§ WHAT YOU ARE ASKED TO DO: Copy the lines word for word, starting at the line with "order: Odonata" and continuing up to and including the line with "common name: Epaulet skimmer".
-- Begin EXTRACTED ENTRIES --
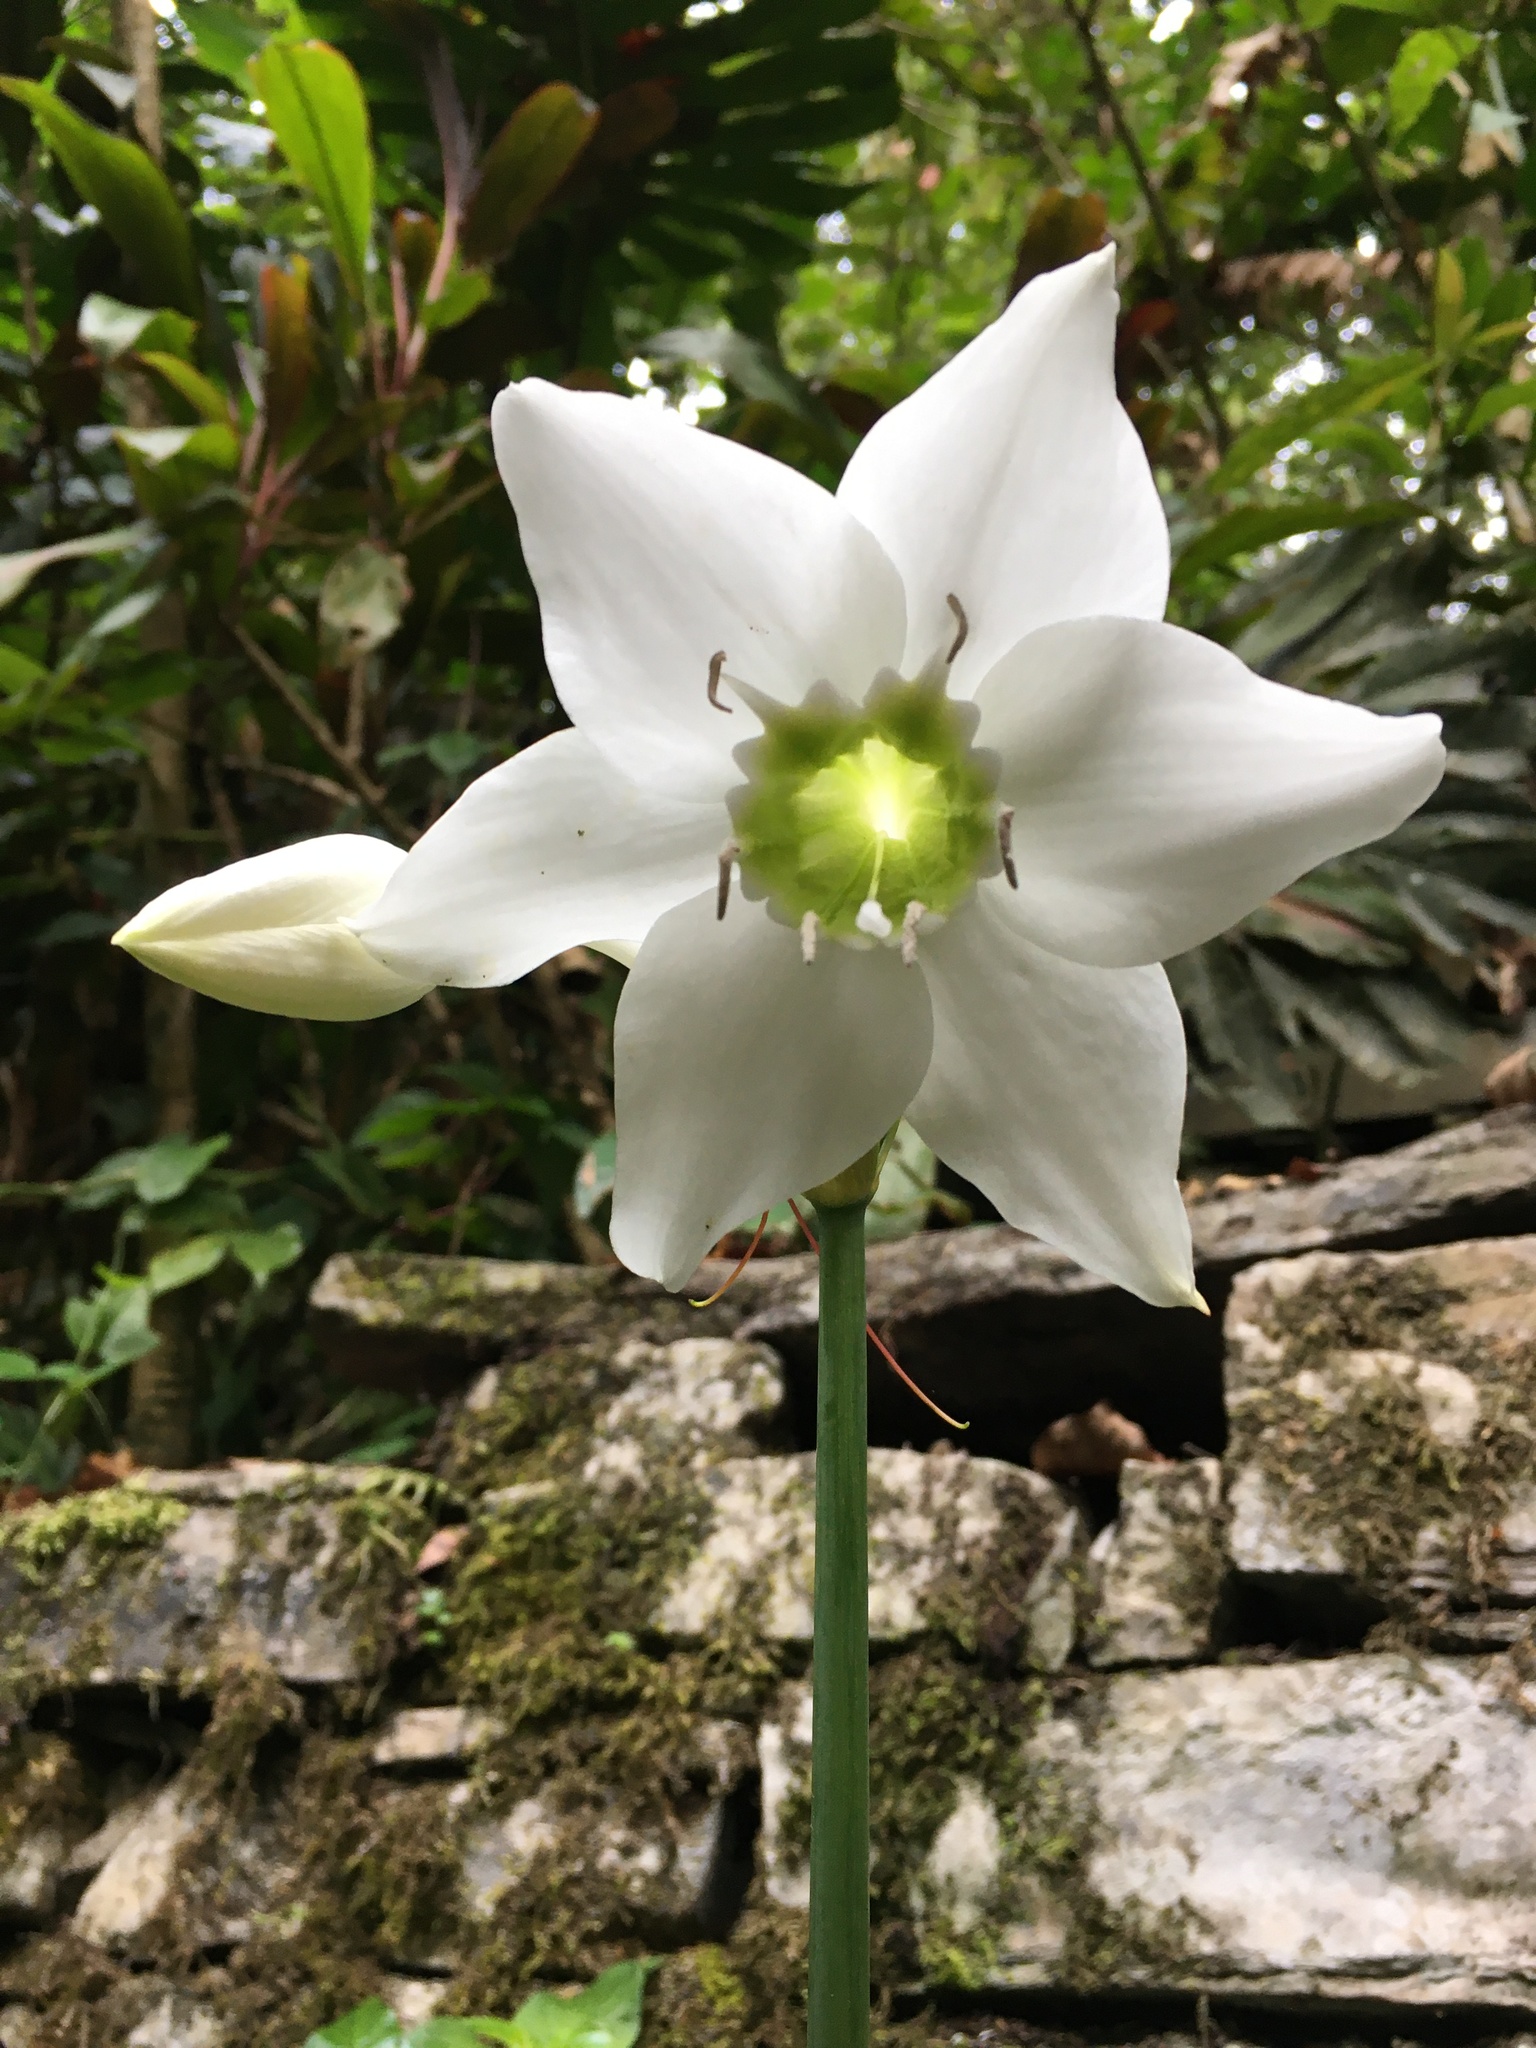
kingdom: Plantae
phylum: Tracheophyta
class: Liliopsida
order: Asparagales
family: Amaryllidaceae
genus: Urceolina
-- End EXTRACTED ENTRIES --
-- Begin EXTRACTED ENTRIES --
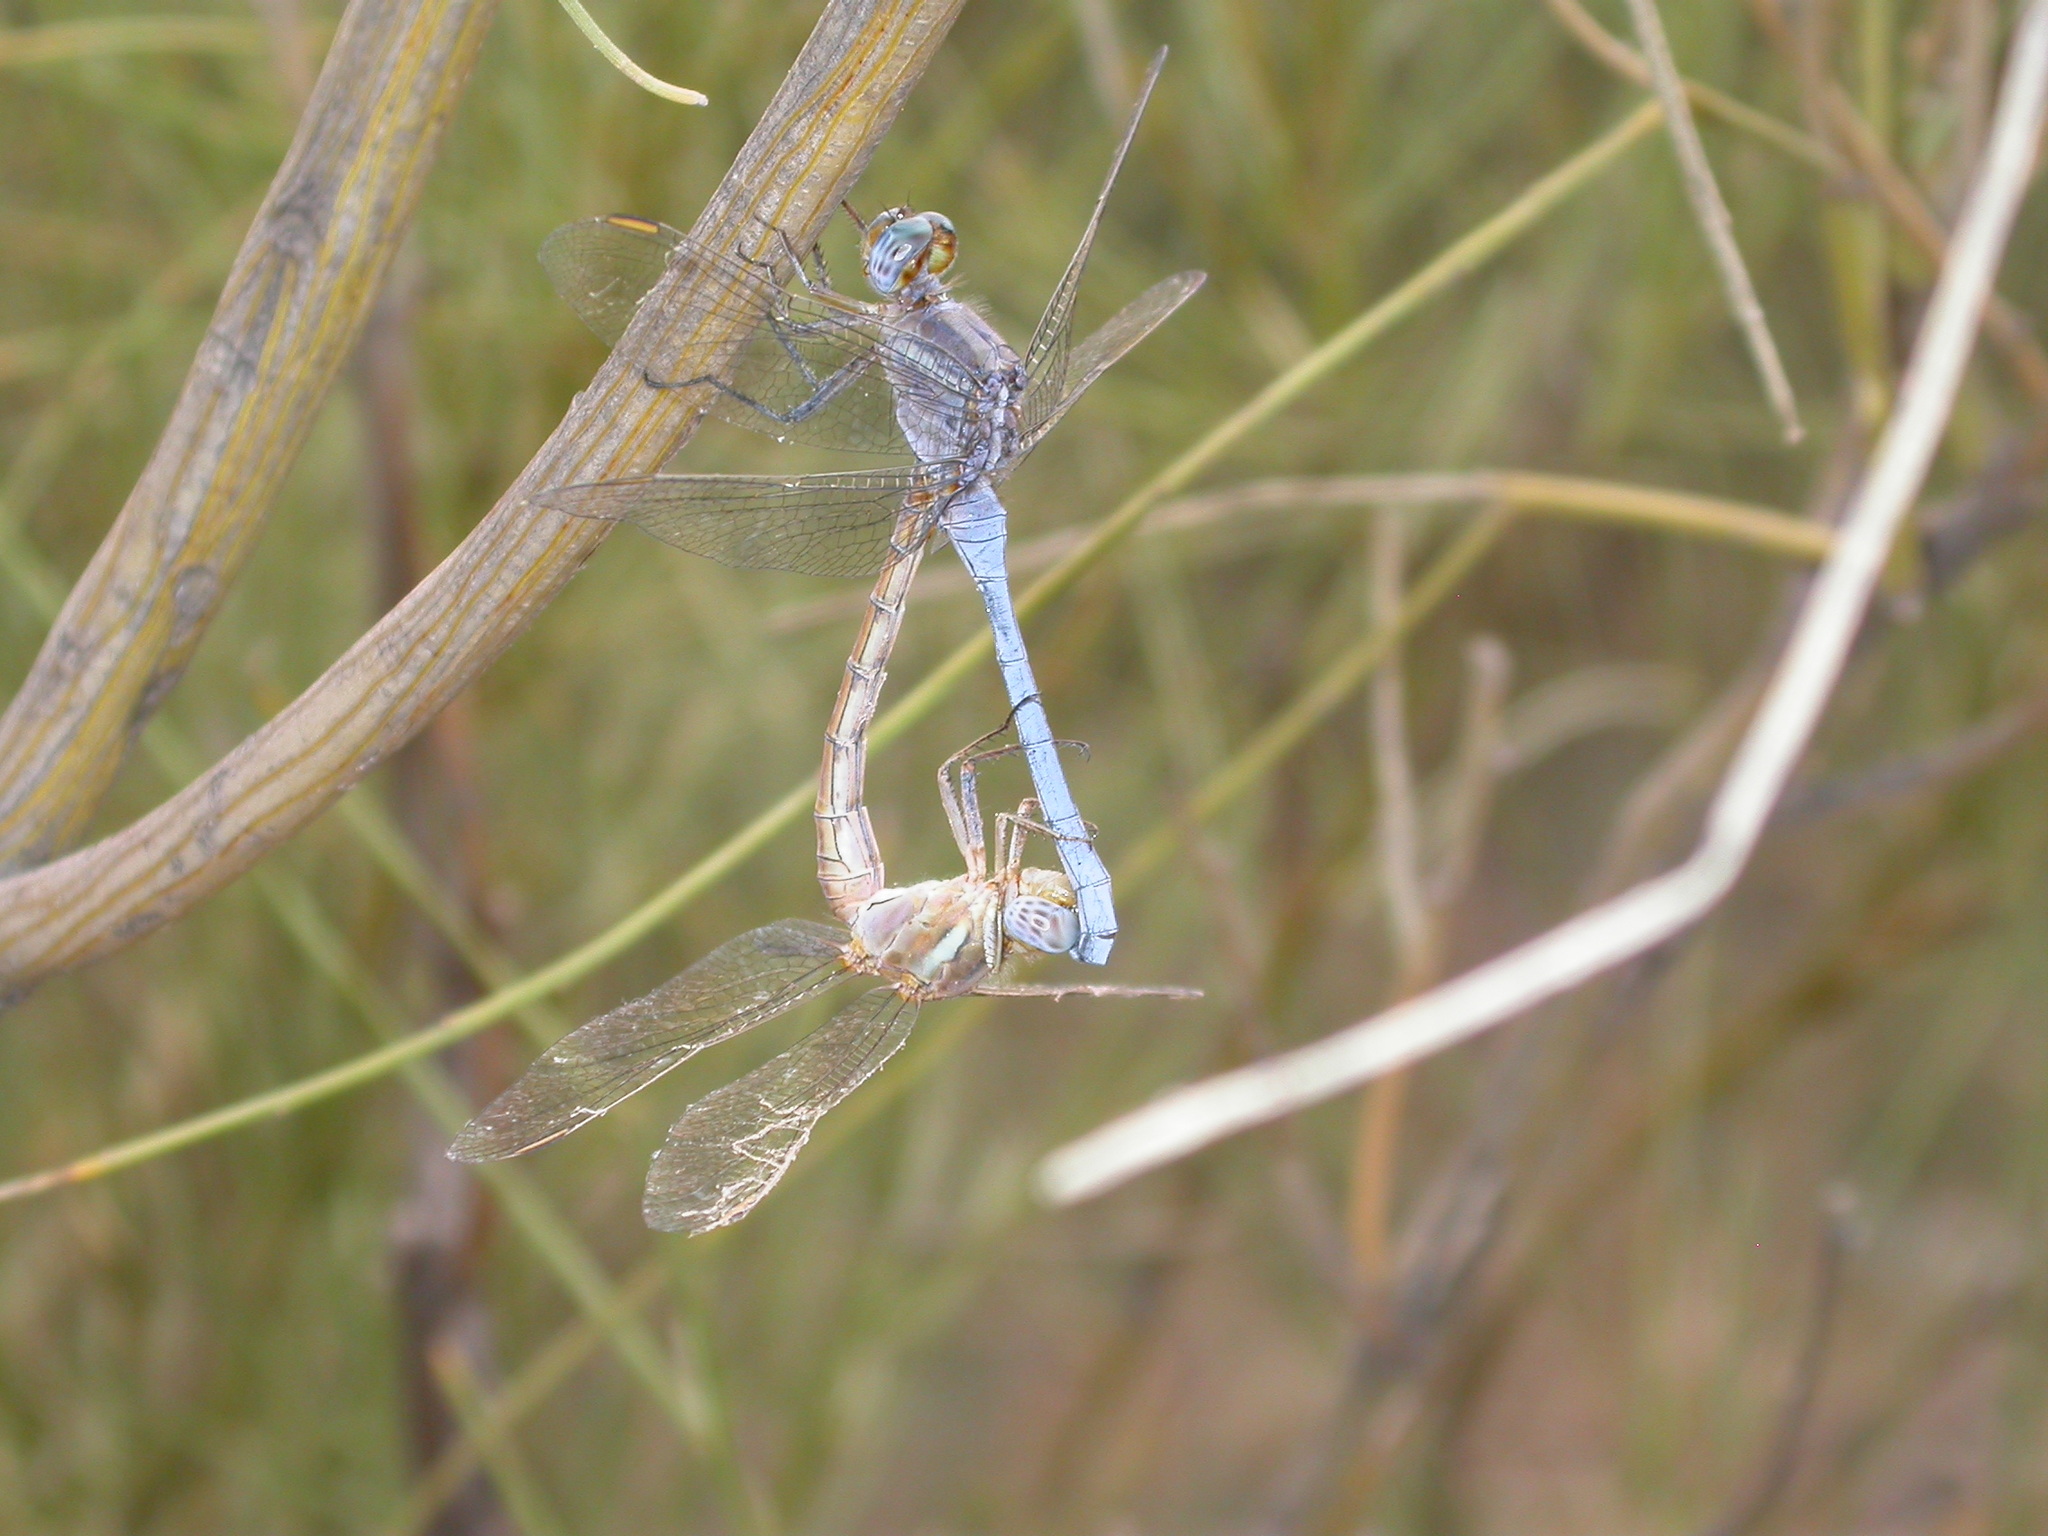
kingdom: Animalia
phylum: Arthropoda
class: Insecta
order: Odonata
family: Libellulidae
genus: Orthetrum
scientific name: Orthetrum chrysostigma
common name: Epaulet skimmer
-- End EXTRACTED ENTRIES --
§ ANSWER FOR THE TASK:
order: Odonata
family: Libellulidae
genus: Orthetrum
scientific name: Orthetrum chrysostigma
common name: Epaulet skimmer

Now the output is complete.